Piemont, 1946. Hauptort der Handlung, Borgo die Dentro ist ein fiktiver Ort und an das alte Ovada angelehnt, einen Ort im Piemont. Giulia Masca kommt nach Jahren, die sie als Emigrantin in Amerika verbracht hat, zurück in ihren Heimatort. Nach fast fünfzig Jahren will sie ihre ehemalige beste Freundin wiedertreffen, die sie damals hintergangen hat und ihr so Grund für die Flucht nach New York gab. Bella Ciao ist ein Roman und die Hauptfiguren sind frei erfunden. Nichts desto trotz erzählt Raffaella Romagnolo die italienische Geschichte, die das 20. Jahrhundert schrieb, authentisch. Und verbindet mit vielen Rückblenden und Handlungssprüngen ein ärmliches Leben in Italien mit dem amerikanischen Traum.
„Zu berechnen, was gerecht bedeutet, ist ihre und Anitas Lieblingsbeschäftigung, seit sie in der Spinnerei angefangen haben.“ (Seite 33)
Borgo die Dentro ist nicht echt, aber mit einer historischen Genauigkeit rekonstruiert, dass ich beim Lesen über die einzelnen Plätze und Straßen spaziert bin und mir sicher war, dass dieser Ort existieren muss. Neben einer interessanten Familiengeschichte erfahren die LeserInnen Historisches über den Streik in der Spinnerei Salvi und den Bau des Suezkanals, über die Sozialisten in Italien mit ihren roten Halstüchern, über den Aufstieg des „Duce“, Mussolini und den daraus resultierenden Überfall auf die Druckerei des sozialistischen Wochenblatts „L’Emanzipazione“, von militanten Faschisten in schwarzen Hemden, vom Befreiungskampf im südlichen Piemont und vom größten Massaker an Partisanen in der italienischen Geschichte.
„Der Welt gegenüber gab man der Spanischen Grippe die Schuld, doch alle wussten, dass sie an gebrochenem Herzen gestorben war…“ (Seite 199)
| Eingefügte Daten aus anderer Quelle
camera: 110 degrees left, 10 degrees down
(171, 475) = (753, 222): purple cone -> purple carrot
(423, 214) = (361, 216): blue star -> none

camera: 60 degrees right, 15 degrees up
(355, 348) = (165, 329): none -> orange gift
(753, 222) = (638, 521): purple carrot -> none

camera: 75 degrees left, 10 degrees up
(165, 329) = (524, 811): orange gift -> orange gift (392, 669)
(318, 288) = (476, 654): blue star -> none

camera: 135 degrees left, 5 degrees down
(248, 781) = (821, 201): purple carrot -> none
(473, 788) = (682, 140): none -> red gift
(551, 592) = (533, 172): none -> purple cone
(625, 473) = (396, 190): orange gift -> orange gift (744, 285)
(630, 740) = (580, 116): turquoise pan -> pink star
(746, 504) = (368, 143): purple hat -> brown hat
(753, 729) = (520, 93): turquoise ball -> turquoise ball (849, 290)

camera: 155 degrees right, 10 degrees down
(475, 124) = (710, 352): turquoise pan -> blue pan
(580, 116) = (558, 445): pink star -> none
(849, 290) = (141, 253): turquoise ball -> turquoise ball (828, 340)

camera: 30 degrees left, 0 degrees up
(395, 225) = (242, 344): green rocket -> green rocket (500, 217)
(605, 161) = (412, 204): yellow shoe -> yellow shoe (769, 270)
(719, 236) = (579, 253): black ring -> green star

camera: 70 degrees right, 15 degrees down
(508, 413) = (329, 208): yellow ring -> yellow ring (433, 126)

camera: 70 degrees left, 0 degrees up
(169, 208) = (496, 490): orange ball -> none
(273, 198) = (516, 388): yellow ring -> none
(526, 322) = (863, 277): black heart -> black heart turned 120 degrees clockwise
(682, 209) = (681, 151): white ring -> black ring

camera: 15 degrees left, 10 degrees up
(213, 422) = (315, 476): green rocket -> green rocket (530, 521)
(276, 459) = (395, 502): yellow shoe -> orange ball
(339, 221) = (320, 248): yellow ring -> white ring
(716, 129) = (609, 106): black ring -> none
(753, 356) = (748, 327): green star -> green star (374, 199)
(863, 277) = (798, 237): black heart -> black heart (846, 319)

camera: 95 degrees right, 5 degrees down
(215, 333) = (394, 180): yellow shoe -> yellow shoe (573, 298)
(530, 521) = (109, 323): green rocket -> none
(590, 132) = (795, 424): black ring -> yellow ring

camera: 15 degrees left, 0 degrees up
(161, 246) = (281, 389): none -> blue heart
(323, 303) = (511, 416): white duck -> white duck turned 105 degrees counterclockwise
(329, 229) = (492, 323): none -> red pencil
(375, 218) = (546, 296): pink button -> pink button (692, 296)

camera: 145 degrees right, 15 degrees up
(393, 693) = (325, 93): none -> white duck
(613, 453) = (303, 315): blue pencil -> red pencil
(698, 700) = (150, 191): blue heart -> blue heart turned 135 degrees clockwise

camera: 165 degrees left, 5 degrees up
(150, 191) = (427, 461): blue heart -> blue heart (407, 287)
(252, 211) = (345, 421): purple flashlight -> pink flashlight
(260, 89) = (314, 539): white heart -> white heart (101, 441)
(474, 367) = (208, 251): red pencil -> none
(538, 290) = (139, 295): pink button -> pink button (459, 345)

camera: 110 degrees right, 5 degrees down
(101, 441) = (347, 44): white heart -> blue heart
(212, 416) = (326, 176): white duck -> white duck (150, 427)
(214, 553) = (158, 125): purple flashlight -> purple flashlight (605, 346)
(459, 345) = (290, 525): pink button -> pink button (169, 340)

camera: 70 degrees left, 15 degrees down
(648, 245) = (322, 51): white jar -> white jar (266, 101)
Raffaella Romagnolos Schreibstil ist so bildreich und malerisch, dass er einfach zum Mitfühlen anregt. Mehrmals habe ich mich beim Lesen dabei ertappt, wie ich leise „Die Internationale“ gesungen habe und nach der Beschreibung des Massakers an den Partisanen im Piemont, habe ich selbst Tränen um die Ermordeten vergossen. So viele Gefühle und Emotionen hat schon lange kein Buch mehr beim Lesen in mir geweckt und ich wünsche mir sehr, dass in naher Zukunft auch noch andere deutsche Ausgaben von Raffaellas Romagnolos Büchern erscheinen werden. Raffaella Romagnolo ist meiner Meinung nach wirklich ein leuchtender Stern im europäischen Autorenhimmel und „Bella Ciao“ erhält meine uneingeschränkte Leseempfehlung, handelt es sich hierbei regelrecht um ein Epos!